Situated in the southwest corner of the Indian state of Maharashtra is the thriving city of Kolhapur. Hugging the Panchganga River and home to the magnificent Temple of Mahalakshmi, the hindu goddess of fortune, wealth and prosperity and embodiment of beauty, it is also home to the ancient sport of Kusti. Over 70 Wrestling Akharas (gyms) have helped Kolhapur gain the title of The City of Wrestlers.

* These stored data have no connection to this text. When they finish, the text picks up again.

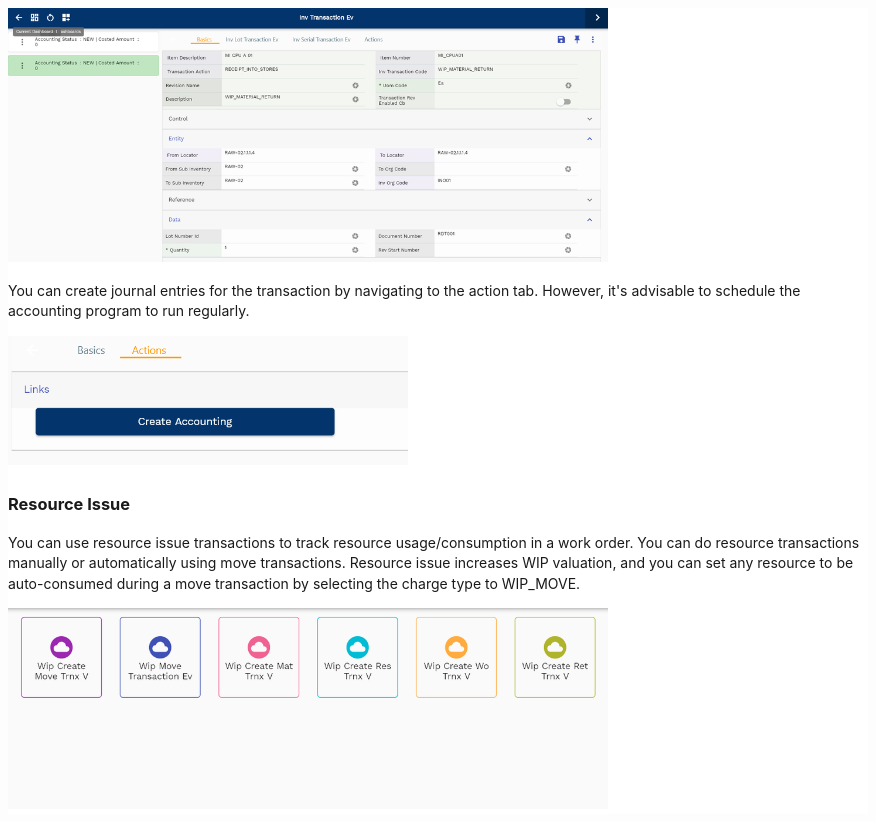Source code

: <img src="/images/modules/wip/transaction/material/return/wip_issue_10.PNG" width="600"/>

You can create journal entries for the transaction by navigating to the action tab. However, it's advisable to schedule the accounting program to run regularly.

<img src="/images/modules/wip/transaction/material/issue/wip_issue_12.PNG" width="400"/>

### Resource Issue
You can use resource issue transactions to track resource usage/consumption in a work order. You can do resource transactions manually or automatically using move transactions.
Resource issue increases WIP valuation, and you can set any resource to be auto-consumed during a move transaction by selecting the charge type to WIP_MOVE.

<img src="/images/modules/wip/transaction/resource/issue/wo_res_issue_01.PNG" width="600"/>
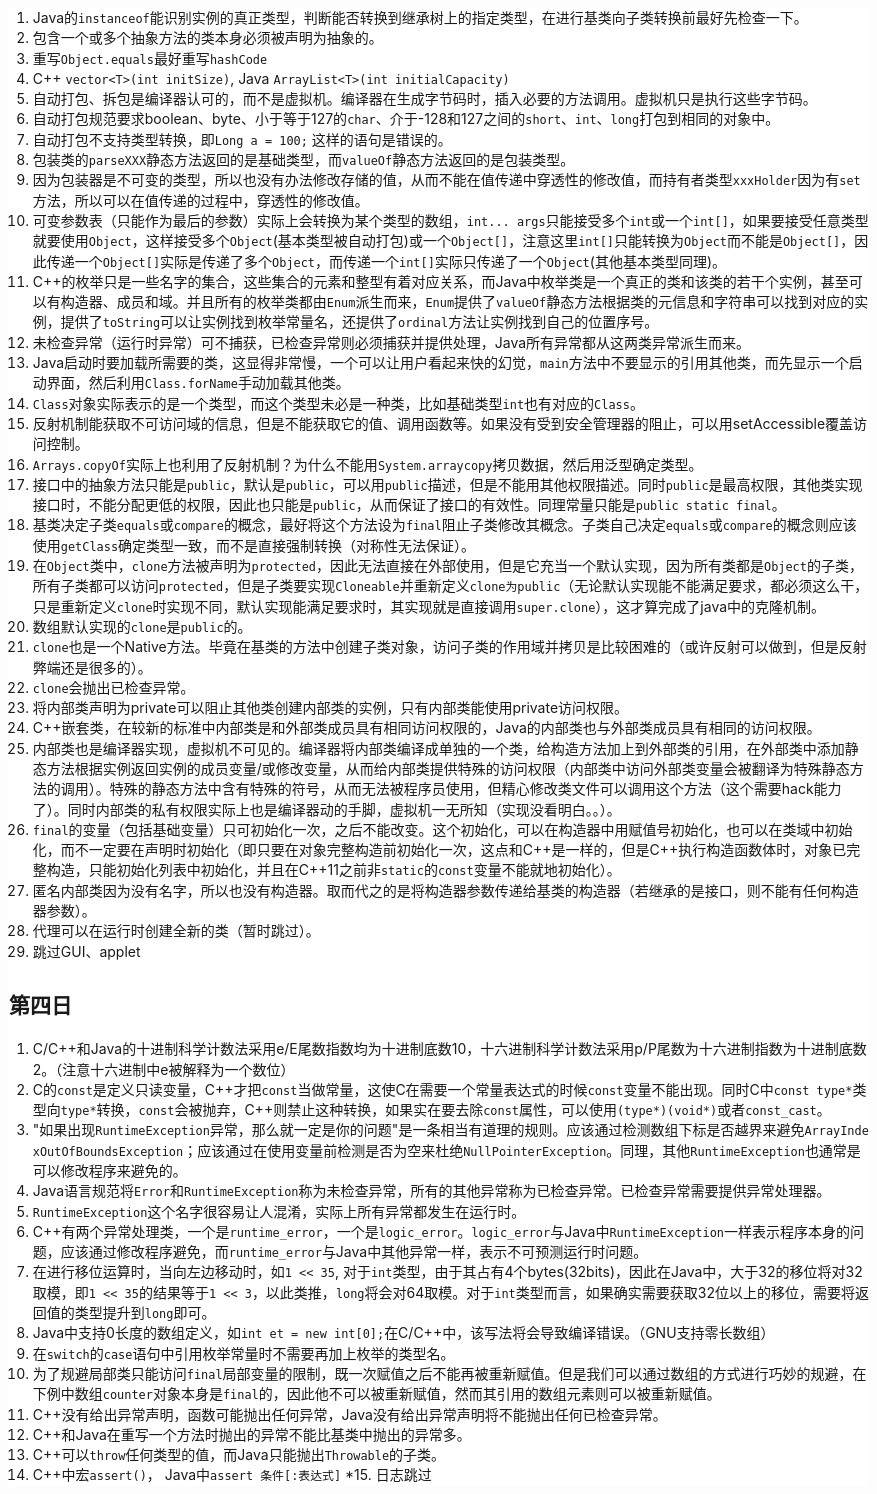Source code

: 1. Java的`instanceof`能识别实例的真正类型，判断能否转换到继承树上的指定类型，在进行基类向子类转换前最好先检查一下。
2. 包含一个或多个抽象方法的类本身必须被声明为抽象的。
3. 重写`Object.equals`最好重写`hashCode`
4. C++ `vector<T>(int initSize)`, Java `ArrayList<T>(int initialCapacity)`
5. 自动打包、拆包是编译器认可的，而不是虚拟机。编译器在生成字节码时，插入必要的方法调用。虚拟机只是执行这些字节码。
6. 自动打包规范要求boolean、byte、小于等于127的`char`、介于-128和127之间的`short`、`int`、`long`打包到相同的对象中。
7. 自动打包不支持类型转换，即`Long a = 100;` 这样的语句是错误的。
8. 包装类的`parseXXX`静态方法返回的是基础类型，而`valueOf`静态方法返回的是包装类型。
9. 因为包装器是不可变的类型，所以也没有办法修改存储的值，从而不能在值传递中穿透性的修改值，而持有者类型`xxxHolder`因为有`set`方法，所以可以在值传递的过程中，穿透性的修改值。
10. 可变参数表（只能作为最后的参数）实际上会转换为某个类型的数组，`int... args`只能接受多个`int`或一个`int[]`，如果要接受任意类型就要使用`Object`，这样接受多个`Object`(基本类型被自动打包)或一个`Object[]`，注意这里`int[]`只能转换为`Object`而不能是`Object[]`，因此传递一个`Object[]`实际是传递了多个`Object`，而传递一个`int[]`实际只传递了一个`Object`(其他基本类型同理)。
11. C++的枚举只是一些名字的集合，这些集合的元素和整型有着对应关系，而Java中枚举类是一个真正的类和该类的若干个实例，甚至可以有构造器、成员和域。并且所有的枚举类都由`Enum`派生而来，`Enum`提供了`valueOf`静态方法根据类的元信息和字符串可以找到对应的实例，提供了`toString`可以让实例找到枚举常量名，还提供了`ordinal`方法让实例找到自己的位置序号。
12. 未检查异常（运行时异常）可不捕获，已检查异常则必须捕获并提供处理，Java所有异常都从这两类异常派生而来。
13. Java启动时要加载所需要的类，这显得非常慢，一个可以让用户看起来快的幻觉，`main`方法中不要显示的引用其他类，而先显示一个启动界面，然后利用`Class.forName`手动加载其他类。
14. `Class`对象实际表示的是一个类型，而这个类型未必是一种类，比如基础类型`int`也有对应的`Class`。
15. 反射机制能获取不可访问域的信息，但是不能获取它的值、调用函数等。如果没有受到安全管理器的阻止，可以用setAccessible覆盖访问控制。
16. `Arrays.copyOf`实际上也利用了反射机制？为什么不能用`System.arraycopy`拷贝数据，然后用泛型确定类型。
17. 接口中的抽象方法只能是`public`，默认是`public`，可以用`public`描述，但是不能用其他权限描述。同时`public`是最高权限，其他类实现接口时，不能分配更低的权限，因此也只能是`public`，从而保证了接口的有效性。同理常量只能是`public static final`。
18. 基类决定子类`equals`或`compare`的概念，最好将这个方法设为`final`阻止子类修改其概念。子类自己决定`equals`或`compare`的概念则应该使用`getClass`确定类型一致，而不是直接强制转换（对称性无法保证）。
19. 在`Object`类中，`clone`方法被声明为`protected`，因此无法直接在外部使用，但是它充当一个默认实现，因为所有类都是`Object`的子类，所有子类都可以访问`protected`，但是子类要实现`Cloneable`并重新定义`clone为public`（无论默认实现能不能满足要求，都必须这么干，只是重新定义`clone`时实现不同，默认实现能满足要求时，其实现就是直接调用`super.clone`），这才算完成了java中的克隆机制。
20. 数组默认实现的`clone`是`public`的。
21. `clone`也是一个Native方法。毕竟在基类的方法中创建子类对象，访问子类的作用域并拷贝是比较困难的（或许反射可以做到，但是反射弊端还是很多的）。
22. `clone`会抛出已检查异常。
23. 将内部类声明为private可以阻止其他类创建内部类的实例，只有内部类能使用private访问权限。
24. C++嵌套类，在较新的标准中内部类是和外部类成员具有相同访问权限的，Java的内部类也与外部类成员具有相同的访问权限。
25. 内部类也是编译器实现，虚拟机不可见的。编译器将内部类编译成单独的一个类，给构造方法加上到外部类的引用，在外部类中添加静态方法根据实例返回实例的成员变量/或修改变量，从而给内部类提供特殊的访问权限（内部类中访问外部类变量会被翻译为特殊静态方法的调用）。特殊的静态方法中含有特殊的符号，从而无法被程序员使用，但精心修改类文件可以调用这个方法（这个需要hack能力了）。同时内部类的私有权限实际上也是编译器动的手脚，虚拟机一无所知（实现没看明白。。）。
26. `final`的变量（包括基础变量）只可初始化一次，之后不能改变。这个初始化，可以在构造器中用赋值号初始化，也可以在类域中初始化，而不一定要在声明时初始化（即只要在对象完整构造前初始化一次，这点和C++是一样的，但是C++执行构造函数体时，对象已完整构造，只能初始化列表中初始化，并且在C++11之前非`static`的`const`变量不能就地初始化）。
27. 匿名内部类因为没有名字，所以也没有构造器。取而代之的是将构造器参数传递给基类的构造器（若继承的是接口，则不能有任何构造器参数）。
28. 代理可以在运行时创建全新的类（暂时跳过）。
29. 跳过GUI、applet

## 第四日

1. C/C++和Java的十进制科学计数法采用e/E尾数指数均为十进制底数10，十六进制科学计数法采用p/P尾数为十六进制指数为十进制底数2。（注意十六进制中e被解释为一个数位）
2. C的`const`是定义只读变量，C++才把`const`当做常量，这使C在需要一个常量表达式的时候`const`变量不能出现。同时C中`const type*`类型向`type*`转换，`const`会被抛弃，C++则禁止这种转换，如果实在要去除`const`属性，可以使用`(type*)(void*)`或者`const_cast`。
3. "如果出现`RuntimeException`异常，那么就一定是你的问题"是一条相当有道理的规则。应该通过检测数组下标是否越界来避免`ArrayIndexOutOfBoundsException`；应该通过在使用变量前检测是否为空来杜绝`NullPointerException`。同理，其他`RuntimeException`也通常是可以修改程序来避免的。
4. Java语言规范将`Error`和`RuntimeException`称为未检查异常，所有的其他异常称为已检查异常。已检查异常需要提供异常处理器。
5. `RuntimeException`这个名字很容易让人混淆，实际上所有异常都发生在运行时。
6. C++有两个异常处理类，一个是`runtime_error`，一个是`logic_error`。`logic_error`与Java中`RuntimeException`一样表示程序本身的问题，应该通过修改程序避免，而`runtime_error`与Java中其他异常一样，表示不可预测运行时问题。
7. 在进行移位运算时，当向左边移动时，如`1 << 35`, 对于`int`类型，由于其占有4个bytes(32bits)，因此在Java中，大于32的移位将对32取模，即`1 << 35`的结果等于`1 << 3`，以此类推，`long`将会对64取模。对于`int`类型而言，如果确实需要获取32位以上的移位，需要将返回值的类型提升到`long`即可。
8. Java中支持0长度的数组定义，如`int et = new int[0];`在C/C++中，该写法将会导致编译错误。（GNU支持零长数组）
9. 在`switch`的`case`语句中引用枚举常量时不需要再加上枚举的类型名。
10. 为了规避局部类只能访问`final`局部变量的限制，既一次赋值之后不能再被重新赋值。但是我们可以通过数组的方式进行巧妙的规避，在下例中数组`counter`对象本身是`final`的，因此他不可以被重新赋值，然而其引用的数组元素则可以被重新赋值。
11. C++没有给出异常声明，函数可能抛出任何异常，Java没有给出异常声明将不能抛出任何已检查异常。
12. C++和Java在重写一个方法时抛出的异常不能比基类中抛出的异常多。
13. C++可以`throw`任何类型的值，而Java只能抛出`Throwable`的子类。
14. C++中宏`assert()`， Java中`assert 条件[:表达式]`
*15. 日志跳过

For the wrestlers, the day begins as early as 4am and practise can last until 6 in the evening. A morning group run followed by hours of wrestling practise guided by enthusiastic coaches, as well as strength and conditioning training leaves the wrestlers with little downtime. While there is no age limit, most wrestlers begin their talim (training) as young as four years of age, living together with the other wrestlers and the gyms that they train in, with the members of the akharas becoming their new family. The daily routine is designed to build strength and develop muscle bulk and stamina. Exercises that use the wrestlers own body weight include the Surya Namaskara (sun salutation), Shirshasan (headstand), and the Dand (diving push-up), as well as the Bethak (squat), all of which can be found in Hatha Yoga.
The wrestlers are expected to follow a strict regimen of rigorous exercise and a rich diet. All food has to be cooked in pure ghee, the daily diet may consist of around a dozen eggs, a kilogram or two of chicken and mutton, beans, green leafy vegetables, and four to five glasses of thandai (a special drink made from almonds, fennel seeds, watermelon kernel, rose petals, pepper, vetiver seeds, cardamom, saffron, milk and sugar). The tradition of adding lemon juice, turmeric powder, peanut oil, yoghurt and milk to the mud forms hard pellets, which are then broken by the wrestler’s body and sweat, caking the body in the process. It is believed that this has cleansing and curative properties, besides having a calming effect on the aggressive wrestler.